> _Problem_: Extract every line of text from the entries below and reproduce each one verbatim. Omit the pictures from your answer.

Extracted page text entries
————————
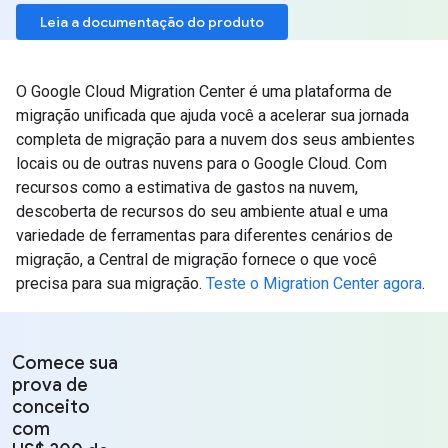
Leia a documentação do produto
O Google Cloud Migration Center é uma plataforma de
migração unificada que ajuda você a acelerar sua jornada
completa de migração para a nuvem dos seus ambientes
locais ou de outras nuvens para o Google Cloud. Com
recursos como a estimativa de gastos na nuvem,
descoberta de recursos do seu ambiente atual e uma
variedade de ferramentas para diferentes cenários de
migração, a Central de migração fornece o que você
precisa para sua migração.
Teste o Migration Center agora
.
Comece sua
prova de
conceito
com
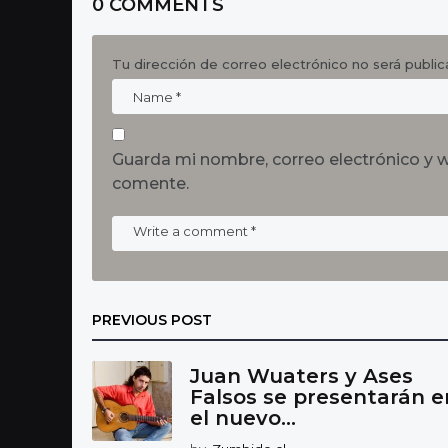
0 COMMENTS
Tu dirección de correo electrónico no será public
Guarda mi nombre, correo electrónico y 
comente.
PREVIOUS POST
Juan Wuaters y Ases
Falsos se presentarán e
el nuevo...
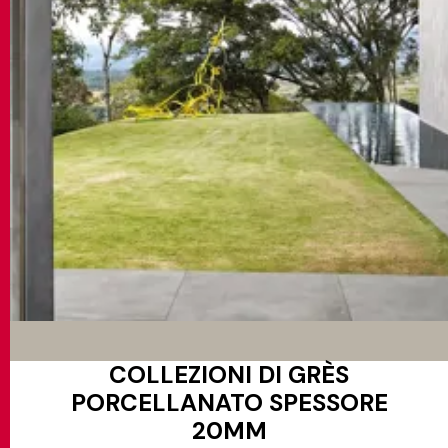
COLLEZIONI DI GRÈS
PORCELLANATO SPESSORE
20MM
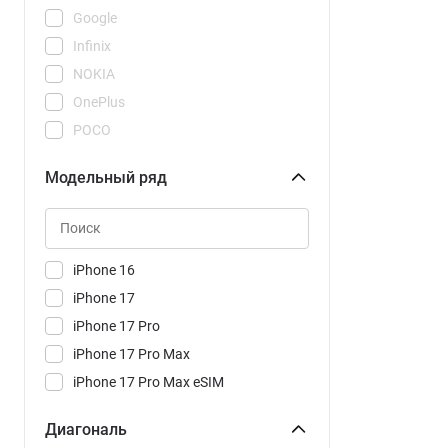
Google
Infinix
NOKIA
OnePlus
POCO
REDMI
Модельный ряд
Realme
Samsung
Tecno
Vivo
iPhone 16
Xiaomi
iPhone 17
iPhone 17 Pro
iPhone 17 Pro Max
iPhone 17 Pro Max eSIM
iPhone 17 Pro eSIM
Диагональ
iPhone 17 eSIM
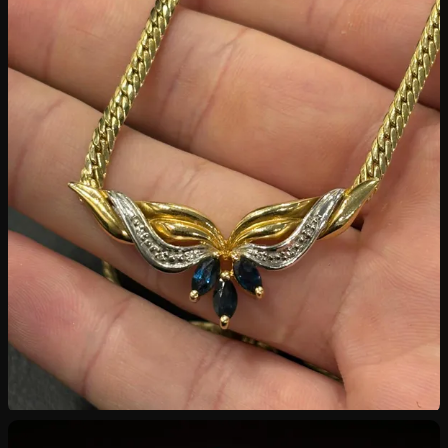
Rachat de Bijoux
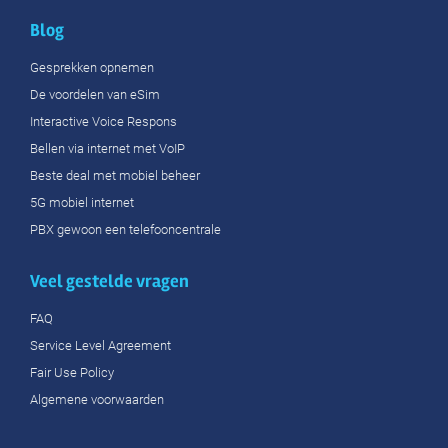
Blog
Gesprekken opnemen
De voordelen van eSim
Interactive Voice Respons
Bellen via internet met VoIP
Beste deal met mobiel beheer
5G mobiel internet
PBX gewoon een telefooncentrale
Veel gestelde vragen
FAQ
Service Level Agreement
Fair Use Policy
Algemene voorwaarden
————————
> _Answer to this exercise_:
Leia a documentação do produto
O Google Cloud Migration Center é uma plataforma de
migração unificada que ajuda você a acelerar sua jornada
completa de migração para a nuvem dos seus ambientes
locais ou de outras nuvens para o Google Cloud. Com
recursos como a estimativa de gastos na nuvem,
descoberta de recursos do seu ambiente atual e uma
variedade de ferramentas para diferentes cenários de
migração, a Central de migração fornece o que você
precisa para sua migração.
Teste o Migration Center agora
.
Comece sua
prova de
conceito
com
0 COMMENTS
Tu dirección de correo electrónico no será public
Guarda mi nombre, correo electrónico y 
comente.
PREVIOUS POST
Juan Wuaters y Ases
Falsos se presentarán e
el nuevo...
COLLEZIONI DI GRÈS
PORCELLANATO SPESSORE
20MM
Google
Infinix
NOKIA
OnePlus
POCO
REDMI
Модельный ряд
Realme
Samsung
Tecno
Vivo
iPhone 16
Xiaomi
iPhone 17
iPhone 17 Pro
iPhone 17 Pro Max
iPhone 17 Pro Max eSIM
iPhone 17 Pro eSIM
Диагональ
iPhone 17 eSIM
Rachat de Bijoux
Blog
Gesprekken opnemen
De voordelen van eSim
Interactive Voice Respons
Bellen via internet met VoIP
Beste deal met mobiel beheer
5G mobiel internet
PBX gewoon een telefooncentrale
Veel gestelde vragen
FAQ
Service Level Agreement
Fair Use Policy
Algemene voorwaarden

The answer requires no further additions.